Pensemos un momento lo ocurrido en nuestro país con el caso Bárcenas. El estado de odio, de oposición al gobierno tras el caso Bárcenas en la sociedad se hace intolerable. Pero es un estado de ánimo que no perdura muchos días. Todo el mundo baraja una solución para el problema: una dimisión, un acto concluyente del gobierno, una intervención parlamentaria... pero no llega nunca el acto final y se deja pasar el consejo de Maquiavelo. El gobierno practica laissez faire político; sus intervenciones ante los medios, en el menor número y lo mejor controladas posible. Poco después, la vorágine informativa no deja de traernos más noticias, más desinformación. Más noticias por procesar y asumir personalmente, más saturación, desasosiego y vértigo en plena crisis. Entonces el caso Bárcenas se convierte en un asunto del pasado, al que no podemos dedicarle un minuto más, al igual que pasa con la trama Gurtel, o con los Eres de Andalucía (un par de años: demasiado alejado en el tiempo para detenernos a investigar culpables). Peor aún: al debido tiempo, las dudas y sombras se levantan sobre los críticos con la corrupción.

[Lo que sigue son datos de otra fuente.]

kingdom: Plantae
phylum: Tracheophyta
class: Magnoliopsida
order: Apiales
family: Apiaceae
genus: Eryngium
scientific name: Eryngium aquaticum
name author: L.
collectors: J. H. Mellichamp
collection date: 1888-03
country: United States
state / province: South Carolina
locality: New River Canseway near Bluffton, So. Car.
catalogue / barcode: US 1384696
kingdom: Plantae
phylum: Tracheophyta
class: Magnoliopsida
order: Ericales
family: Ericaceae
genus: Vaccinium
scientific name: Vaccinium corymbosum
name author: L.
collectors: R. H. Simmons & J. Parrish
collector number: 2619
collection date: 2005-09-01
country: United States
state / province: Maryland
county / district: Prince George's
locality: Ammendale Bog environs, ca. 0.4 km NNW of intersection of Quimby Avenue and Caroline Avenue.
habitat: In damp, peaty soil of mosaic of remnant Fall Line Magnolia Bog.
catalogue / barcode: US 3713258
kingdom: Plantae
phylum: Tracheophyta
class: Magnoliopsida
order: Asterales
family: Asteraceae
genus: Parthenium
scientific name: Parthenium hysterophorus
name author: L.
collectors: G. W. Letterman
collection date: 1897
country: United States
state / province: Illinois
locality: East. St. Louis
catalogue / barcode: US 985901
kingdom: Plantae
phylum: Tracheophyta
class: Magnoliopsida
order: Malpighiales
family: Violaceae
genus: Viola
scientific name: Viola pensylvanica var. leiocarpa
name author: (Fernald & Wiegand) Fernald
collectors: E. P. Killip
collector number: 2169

Se abren querellas judiciales contra los medios de información, se cuestionan las pruebas sobre la mesa, aparecen manipuladores interesados detrás de todo el proceso. Y mientras, el entramado de la justicia empieza a abrirse con tal lentitud que la gente acaba olvidando el inicio de todo. Al final, el ciudadano acaba confundido, profundamente decepcionado y decide abstenerse de entrar en política. El sentimiento de injusticia acaba tornándose en indiferencia, hastío y fatalismo para la decreciente clase media española. No pasa lo mismo con los menos afortunados de la crisis, cada vez menos previsibles en sus actos. Con suerte (para el corrupto, evidentemente), el inculpado se encuentra con que su delito judicialmente ha prescrito o que ha habido una irregularidad en el procedimiento judicial que hace que todo tenga que empezar de nuevo. Y el tiempo sigue sin detenerse...
Todo esto naturalmente beneficia a los grandes partidos, a su manera miope. De la decepción política, el gobierno cada vez se siente menos acosado. Si el abstencionismo irrumpe con fuerza, es bien sabido que no importa demasiado al partido gobernante, favorecido tradicionalmente por el mismo, especialmente si es conservador. Si se fuerza el voto en blanco, la ley electoral lo conduce al partido más votado. Mientras no haya un cambio en la ley electoral, los grandes partidos no tienen por qué sentirse amenazados por las fuerzas más pequeñas, excepto que estas empiecen a cobrar tal tamaño que mermen sus propios graneros de votos. Pero este exceso de confianza, y esta pérdida de realidad puede ser también su perdición. No conviene olvidar que ante un sentimiento de injusticia prolongado, siempre buscamos chivos expiatorios y culpables reales o ficticios, y la clase política ya tiene esta etiqueta. O acaso quizás alguien pensara que el partido Cinco estrellas iba a convertirse en una fuerza dominante en nuestra vecina Italia. Al final resulta que todo siempre está atado y bien atado, hasta que se pierde un cabo y se inicia la Gran Tempestad.